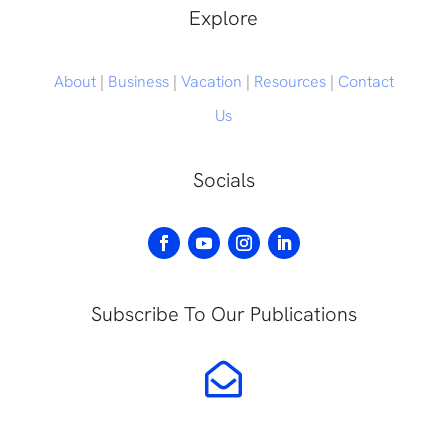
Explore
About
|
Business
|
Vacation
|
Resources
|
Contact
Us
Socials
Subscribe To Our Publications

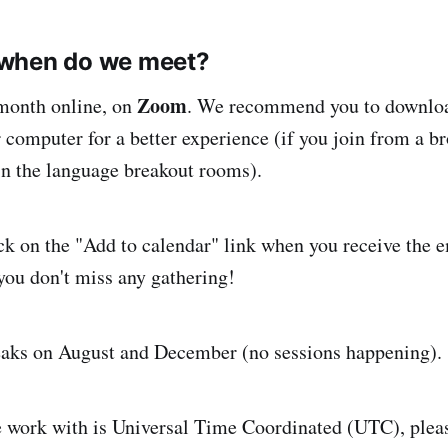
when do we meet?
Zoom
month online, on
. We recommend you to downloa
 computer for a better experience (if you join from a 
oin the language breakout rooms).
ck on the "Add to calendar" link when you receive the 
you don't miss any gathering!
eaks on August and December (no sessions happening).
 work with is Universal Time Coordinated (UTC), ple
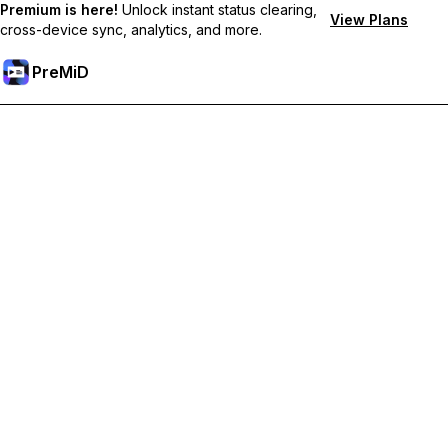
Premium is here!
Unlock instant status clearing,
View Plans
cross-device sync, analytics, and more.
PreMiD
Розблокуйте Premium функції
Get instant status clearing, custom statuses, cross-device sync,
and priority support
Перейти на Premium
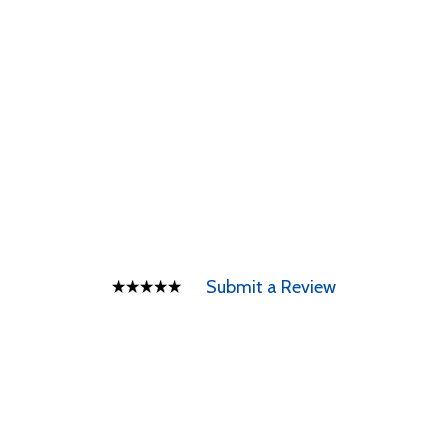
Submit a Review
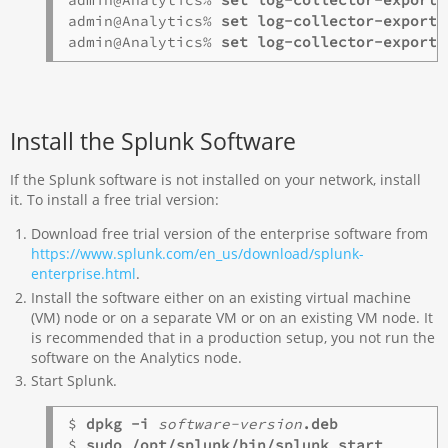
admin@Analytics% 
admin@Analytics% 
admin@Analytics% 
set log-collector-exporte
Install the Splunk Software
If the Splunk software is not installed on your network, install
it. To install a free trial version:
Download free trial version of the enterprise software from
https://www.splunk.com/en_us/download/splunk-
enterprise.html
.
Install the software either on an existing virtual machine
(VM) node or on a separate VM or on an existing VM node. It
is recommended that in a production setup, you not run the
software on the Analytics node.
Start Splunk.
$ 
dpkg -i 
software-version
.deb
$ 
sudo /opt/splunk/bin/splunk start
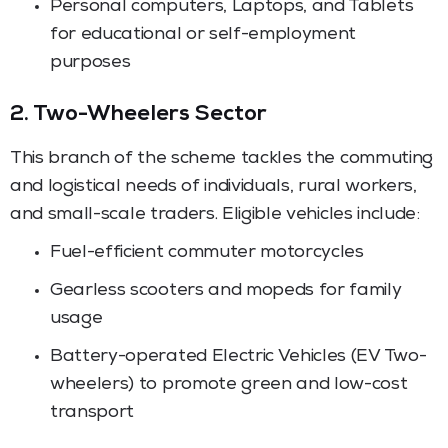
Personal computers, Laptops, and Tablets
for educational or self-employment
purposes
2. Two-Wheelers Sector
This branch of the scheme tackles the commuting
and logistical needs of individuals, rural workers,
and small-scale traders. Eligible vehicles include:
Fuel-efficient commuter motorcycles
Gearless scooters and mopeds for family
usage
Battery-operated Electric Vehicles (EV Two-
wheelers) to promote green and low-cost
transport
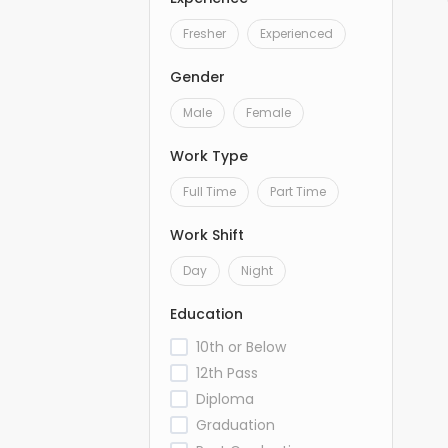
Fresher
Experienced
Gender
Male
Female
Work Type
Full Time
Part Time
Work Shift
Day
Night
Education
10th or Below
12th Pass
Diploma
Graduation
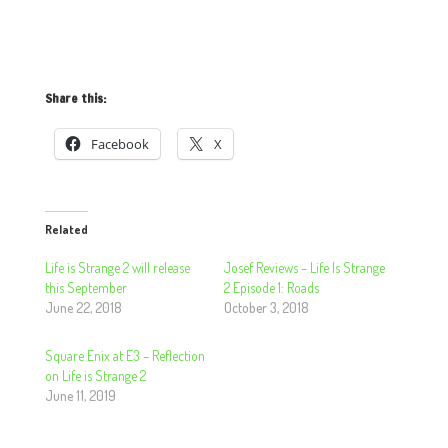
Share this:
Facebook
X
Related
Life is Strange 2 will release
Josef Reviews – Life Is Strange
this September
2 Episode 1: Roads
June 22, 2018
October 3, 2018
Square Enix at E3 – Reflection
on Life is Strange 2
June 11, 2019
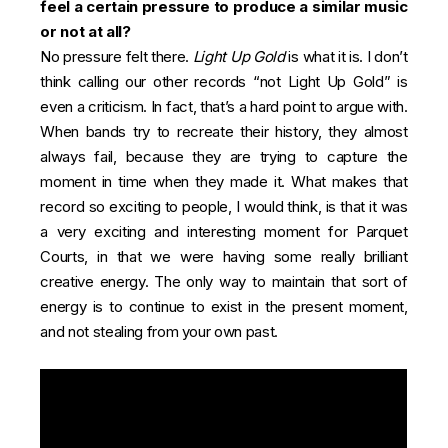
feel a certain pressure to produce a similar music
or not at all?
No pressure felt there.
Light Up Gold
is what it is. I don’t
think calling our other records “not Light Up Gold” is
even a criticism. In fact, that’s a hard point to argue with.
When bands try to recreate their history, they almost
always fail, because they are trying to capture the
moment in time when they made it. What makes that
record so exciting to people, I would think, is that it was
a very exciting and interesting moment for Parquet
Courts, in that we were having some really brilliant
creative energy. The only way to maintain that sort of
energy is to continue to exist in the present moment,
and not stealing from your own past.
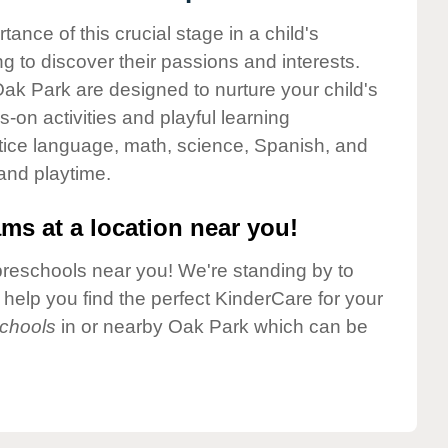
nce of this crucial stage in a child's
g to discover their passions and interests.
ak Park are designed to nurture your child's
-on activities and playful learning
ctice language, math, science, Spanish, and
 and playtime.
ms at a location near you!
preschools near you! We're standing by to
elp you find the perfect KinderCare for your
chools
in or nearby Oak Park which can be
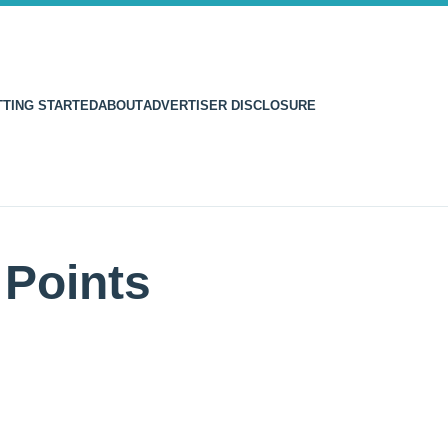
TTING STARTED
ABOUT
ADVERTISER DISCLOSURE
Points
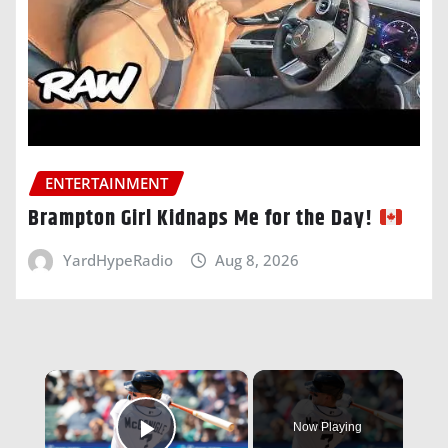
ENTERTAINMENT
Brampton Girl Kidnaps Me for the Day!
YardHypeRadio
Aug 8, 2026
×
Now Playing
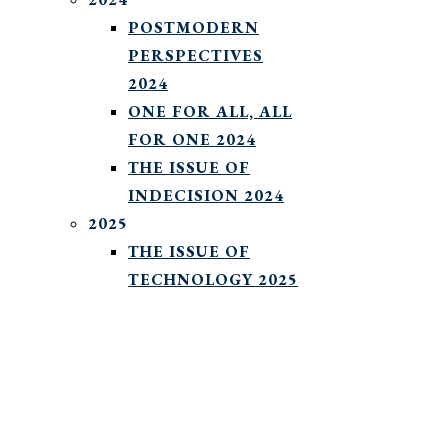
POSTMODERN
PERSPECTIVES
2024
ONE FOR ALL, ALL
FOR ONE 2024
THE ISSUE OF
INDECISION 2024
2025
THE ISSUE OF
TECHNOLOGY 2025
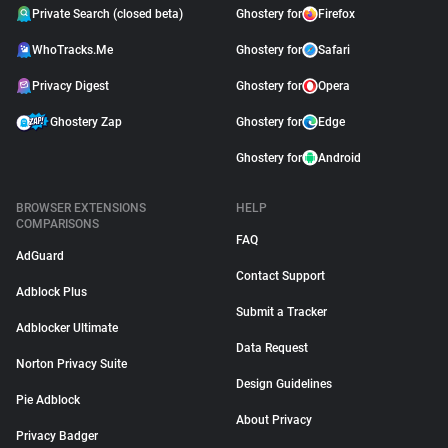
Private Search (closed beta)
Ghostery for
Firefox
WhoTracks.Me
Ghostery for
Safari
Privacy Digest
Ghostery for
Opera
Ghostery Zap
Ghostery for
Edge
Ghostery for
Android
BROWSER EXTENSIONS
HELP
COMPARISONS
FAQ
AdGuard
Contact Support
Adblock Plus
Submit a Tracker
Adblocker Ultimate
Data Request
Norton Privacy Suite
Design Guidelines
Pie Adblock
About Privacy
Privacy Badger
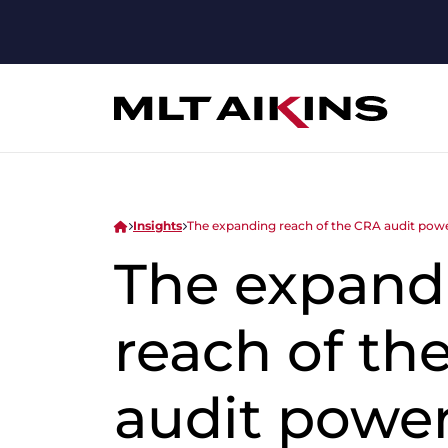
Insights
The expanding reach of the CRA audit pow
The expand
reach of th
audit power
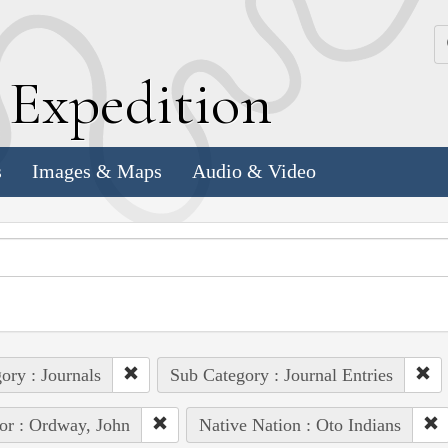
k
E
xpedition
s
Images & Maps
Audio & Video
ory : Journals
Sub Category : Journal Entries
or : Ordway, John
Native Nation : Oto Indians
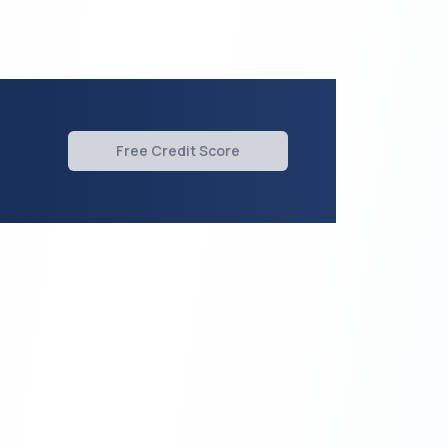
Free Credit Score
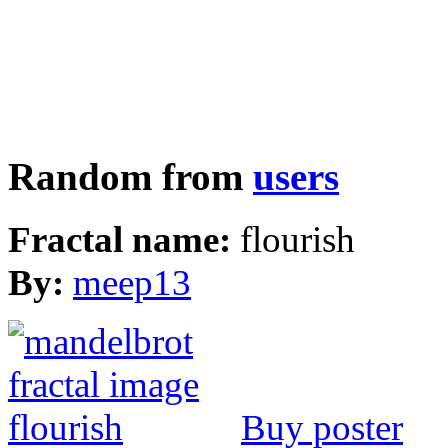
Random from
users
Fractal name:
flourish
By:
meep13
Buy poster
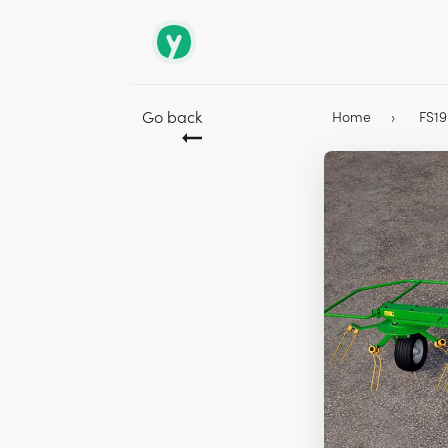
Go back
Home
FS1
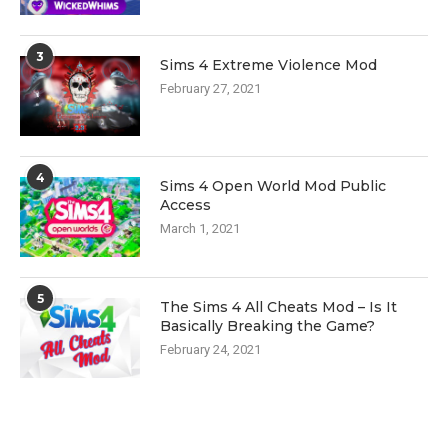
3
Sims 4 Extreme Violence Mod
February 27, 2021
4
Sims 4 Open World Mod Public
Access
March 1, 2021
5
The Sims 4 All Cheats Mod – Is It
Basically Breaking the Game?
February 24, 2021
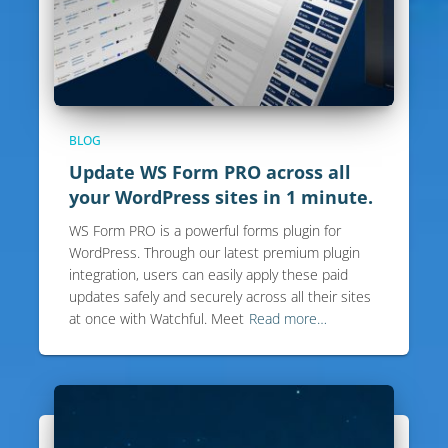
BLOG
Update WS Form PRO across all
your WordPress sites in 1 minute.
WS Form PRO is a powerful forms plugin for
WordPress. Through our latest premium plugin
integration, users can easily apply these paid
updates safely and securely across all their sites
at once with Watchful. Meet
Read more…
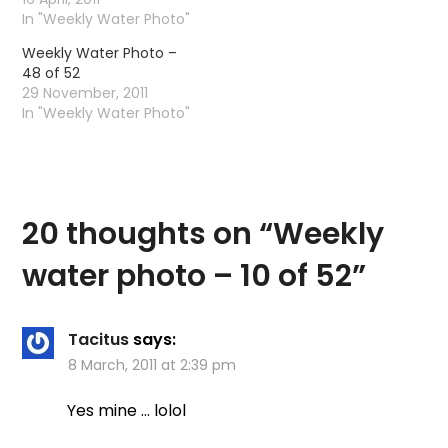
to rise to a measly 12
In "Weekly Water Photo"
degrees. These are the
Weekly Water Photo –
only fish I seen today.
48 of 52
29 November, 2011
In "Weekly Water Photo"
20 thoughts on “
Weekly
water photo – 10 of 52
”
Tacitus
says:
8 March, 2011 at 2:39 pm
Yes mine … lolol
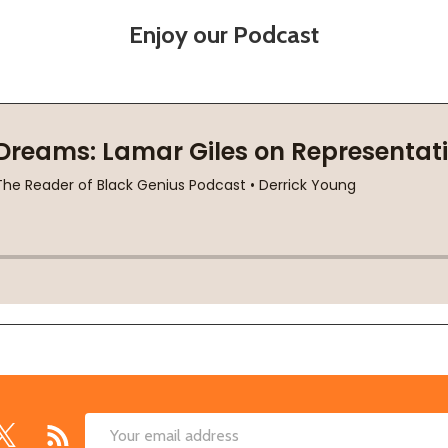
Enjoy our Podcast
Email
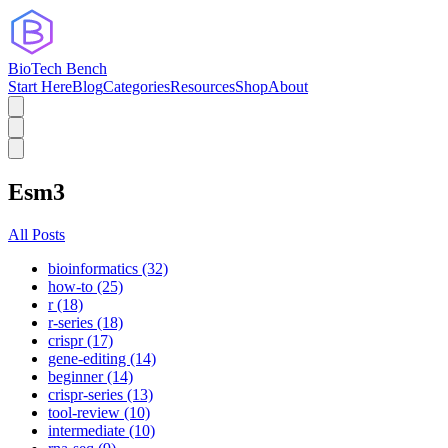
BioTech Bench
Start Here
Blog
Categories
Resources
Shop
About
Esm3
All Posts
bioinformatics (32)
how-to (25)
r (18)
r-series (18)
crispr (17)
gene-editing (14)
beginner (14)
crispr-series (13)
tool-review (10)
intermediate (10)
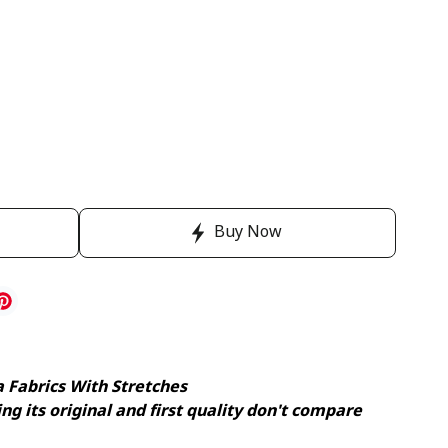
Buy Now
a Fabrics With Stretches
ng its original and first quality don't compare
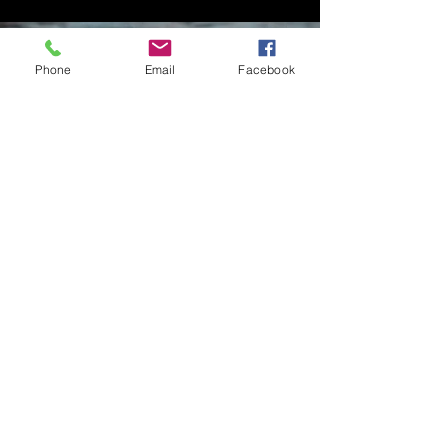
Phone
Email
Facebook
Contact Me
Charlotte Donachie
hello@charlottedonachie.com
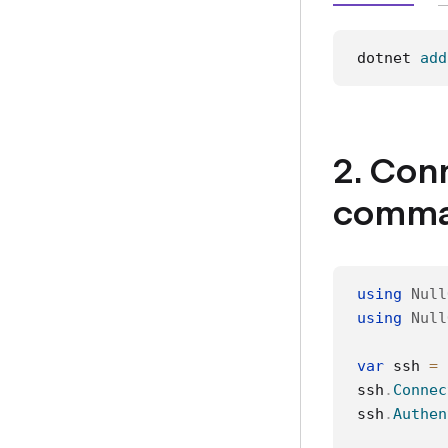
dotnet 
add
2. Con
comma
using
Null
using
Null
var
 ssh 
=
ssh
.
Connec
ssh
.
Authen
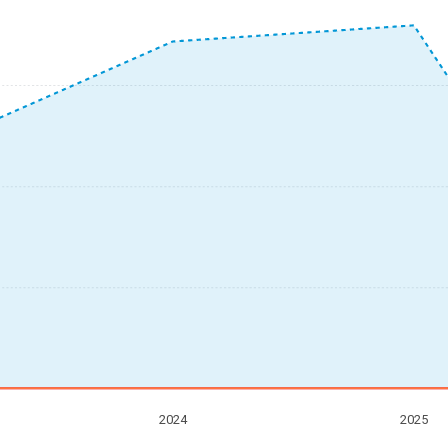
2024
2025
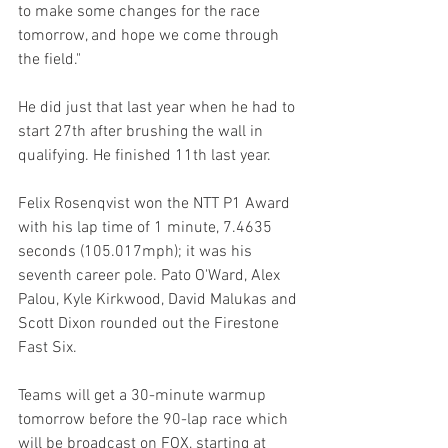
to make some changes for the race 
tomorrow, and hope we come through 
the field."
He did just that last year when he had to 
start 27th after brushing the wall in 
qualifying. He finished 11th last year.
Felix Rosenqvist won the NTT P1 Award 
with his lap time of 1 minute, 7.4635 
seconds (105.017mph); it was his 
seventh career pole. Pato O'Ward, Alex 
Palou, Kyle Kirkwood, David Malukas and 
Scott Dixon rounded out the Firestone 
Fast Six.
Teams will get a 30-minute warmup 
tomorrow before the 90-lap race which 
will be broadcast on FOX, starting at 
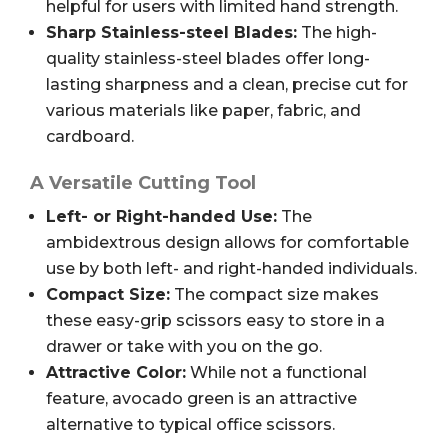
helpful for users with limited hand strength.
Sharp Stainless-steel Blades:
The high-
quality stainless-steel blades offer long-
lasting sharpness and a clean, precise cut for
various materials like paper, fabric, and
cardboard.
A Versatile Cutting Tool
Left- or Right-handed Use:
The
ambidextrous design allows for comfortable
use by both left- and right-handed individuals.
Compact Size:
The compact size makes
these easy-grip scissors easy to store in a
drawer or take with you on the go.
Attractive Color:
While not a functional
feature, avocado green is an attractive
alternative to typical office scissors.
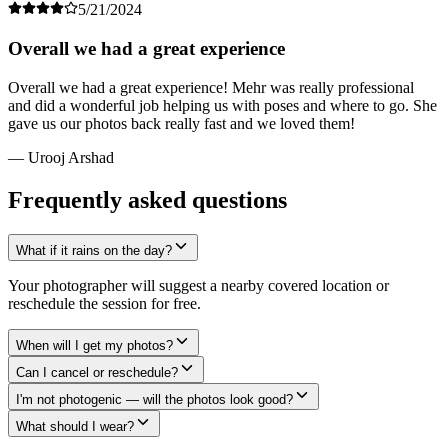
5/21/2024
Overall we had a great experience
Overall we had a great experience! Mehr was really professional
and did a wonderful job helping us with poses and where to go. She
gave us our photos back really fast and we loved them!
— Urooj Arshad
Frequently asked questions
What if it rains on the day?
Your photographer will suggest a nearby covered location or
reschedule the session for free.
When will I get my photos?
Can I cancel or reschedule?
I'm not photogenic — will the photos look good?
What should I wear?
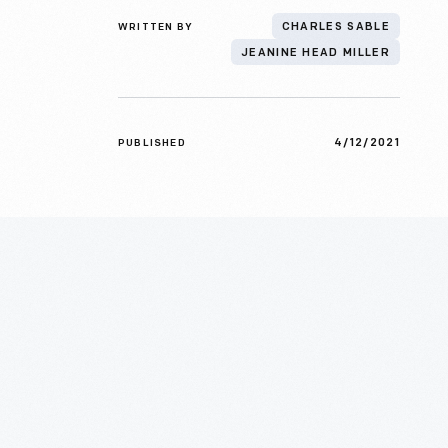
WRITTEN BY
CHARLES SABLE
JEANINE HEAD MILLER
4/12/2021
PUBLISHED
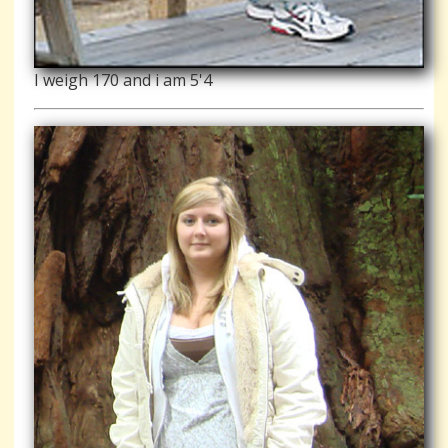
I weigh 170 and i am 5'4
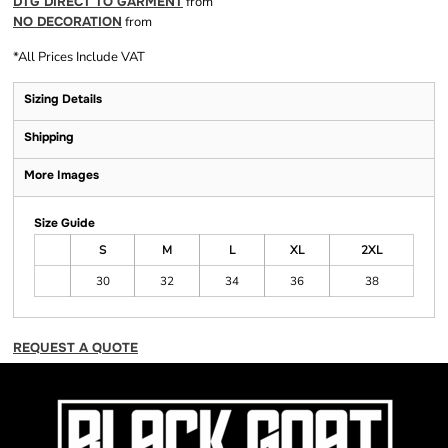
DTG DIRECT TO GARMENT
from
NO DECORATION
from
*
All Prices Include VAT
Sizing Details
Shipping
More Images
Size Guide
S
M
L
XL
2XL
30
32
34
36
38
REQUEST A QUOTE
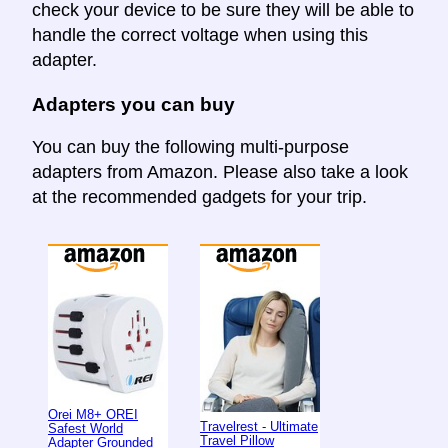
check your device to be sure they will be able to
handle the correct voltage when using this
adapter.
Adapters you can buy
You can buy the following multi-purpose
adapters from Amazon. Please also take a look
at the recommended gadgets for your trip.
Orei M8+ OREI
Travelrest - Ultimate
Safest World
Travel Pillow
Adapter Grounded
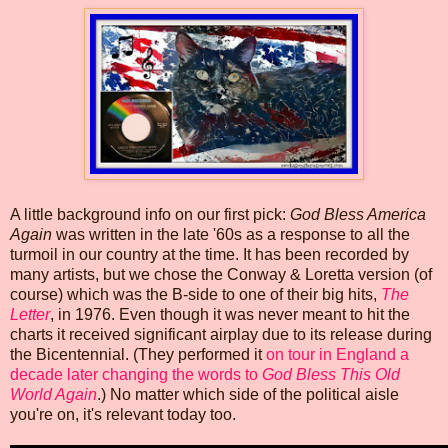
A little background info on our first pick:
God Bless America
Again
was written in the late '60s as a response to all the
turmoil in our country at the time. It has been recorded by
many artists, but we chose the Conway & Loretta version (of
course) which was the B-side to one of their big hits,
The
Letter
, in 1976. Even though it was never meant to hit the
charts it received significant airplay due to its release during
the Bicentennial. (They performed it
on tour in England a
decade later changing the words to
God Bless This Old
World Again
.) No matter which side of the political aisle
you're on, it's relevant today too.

# # # # #

__PROBLEM__. After reading through the records, count the lines that hold the string "Gold" and give only the count.

__OUTPUT FOR THIS TASK__. 2